Queste considerazioni non possono essere confutate da nessuno: sono così acclarate che chiunque le negasse, sarebbe sicuramente deriso. Insomma le nostre produzioni e servizi, pur in grande affanno, riescono ancora a penetrare nei mercati mondiali (speriamo per molto tempo ancora) grazie alla grande capacità di adattamento alle situazioni nuove dei nostri imprenditori, ma la loro modesta dimensione, e la carenza grave dei fattori di sistema, tutti rovinati dall’incuria dei governi succedutisi negli anni, sono diventanti piombi che limitano pericolosamente ogni loro attività.

Nel consesso politico mondiale ed europeo, l’Italia è percepita come un paese attraversato da grande malessere e comunque inidoneo a condividere pienamente ogni scelta di corresponsabilità riguardo alle crisi ed alle nuove direzioni di marcia da intraprendere. Sono lontani i fasti delle efficaci politiche internazionali ed europee dei Moro, Andreotti, Craxi; la loro indubbia leadership, ci assicurava rispetto e conseguenti effetti benefici di espansione e protezione dei nostri interessi in Europa, come nelle aree geopolitiche di maggiore nostro interesse. Oggi siamo sostanzialmente fuori da ogni contesto di decisione. Basti per tutti gli esempi, il surreale ritorno dell’influenza turca sulla Libia con conseguenti pesanti conseguenze sul nostro mantenimento delle fonti di approvvigionamento di petrolio in un area che da 50 anni ha fatto le fortune economiche italiane.

Questo degrado, a mio parere, è dovuto senz’altro ai forti cambiamenti di rapporti di forza con tanti altri paesi emersi nella scena economica, ma soprattutto dalla distruzione della politica garantita da partiti che comunque assicuravano partecipazione e dunque fiducia alle leadership allora diffuse nel sistema politico.
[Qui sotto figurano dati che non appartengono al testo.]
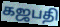
கஜபதி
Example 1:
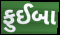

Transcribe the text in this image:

ફુઈબા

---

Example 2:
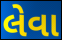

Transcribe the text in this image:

લેવા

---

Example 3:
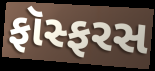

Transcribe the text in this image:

ફૉસ્ફરસ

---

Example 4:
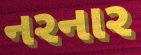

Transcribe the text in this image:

નરનાર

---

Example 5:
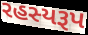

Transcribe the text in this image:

રહસ્યરૂપ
Ecco perché è necessario riformare il fallimentare sistema politico affermatosi nell’ultimo venticinquennio, per rivitalizzare il paese a partire dal suo prestigio e dalla sua economia. Infatti, sono convinto che c’è una stretta relazione tra crisi di credibilità delle leadership e crisi economica, con l’inaridimento progressivo in Italia della partecipazione dei cittadini alla vita sociale e politica.
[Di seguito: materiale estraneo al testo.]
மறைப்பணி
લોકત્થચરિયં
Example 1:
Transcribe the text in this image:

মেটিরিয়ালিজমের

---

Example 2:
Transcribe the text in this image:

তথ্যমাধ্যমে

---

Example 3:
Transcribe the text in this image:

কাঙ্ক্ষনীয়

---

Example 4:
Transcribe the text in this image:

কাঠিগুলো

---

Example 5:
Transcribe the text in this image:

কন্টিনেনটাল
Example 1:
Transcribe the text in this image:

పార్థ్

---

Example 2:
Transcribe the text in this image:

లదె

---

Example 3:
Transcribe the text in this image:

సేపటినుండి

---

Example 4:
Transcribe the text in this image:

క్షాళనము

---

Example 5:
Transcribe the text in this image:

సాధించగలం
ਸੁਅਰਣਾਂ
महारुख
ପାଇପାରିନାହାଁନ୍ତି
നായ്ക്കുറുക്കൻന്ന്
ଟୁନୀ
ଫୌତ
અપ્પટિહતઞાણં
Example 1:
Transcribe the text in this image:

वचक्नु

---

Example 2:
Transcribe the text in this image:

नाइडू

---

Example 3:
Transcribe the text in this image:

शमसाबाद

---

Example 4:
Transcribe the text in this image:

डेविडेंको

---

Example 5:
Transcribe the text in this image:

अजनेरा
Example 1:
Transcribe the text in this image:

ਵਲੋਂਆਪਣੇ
Dunque l’emergenza è il ripristino e potenziamento dei sistemi partecipativi ad ogni livello, per la rimozione radicale del bipolarismo e delle sue leggi elettorali, la diffusione della partecipazione dei cittadini nel controllo dei servizi, della sanità e della scuola, la partecipazione dei lavoratori alle scelte d’impresa come previsto nella Costituzione. Infatti la partecipazione dei cittadini, è alternativa all’idea fallimentare della verticalizzazione del potere che sta distruggendo ogni possibilità di rigenerazione della democrazia da riformare, riguardo la mondializzazione di ogni espressione di potere, che ha bisogno di un suo riequilibrio con un potere organizzato dei cittadini in nuovi organizzazioni internazionali, e nuova grande entità statuale europea. Insomma bisogna guardare avanti.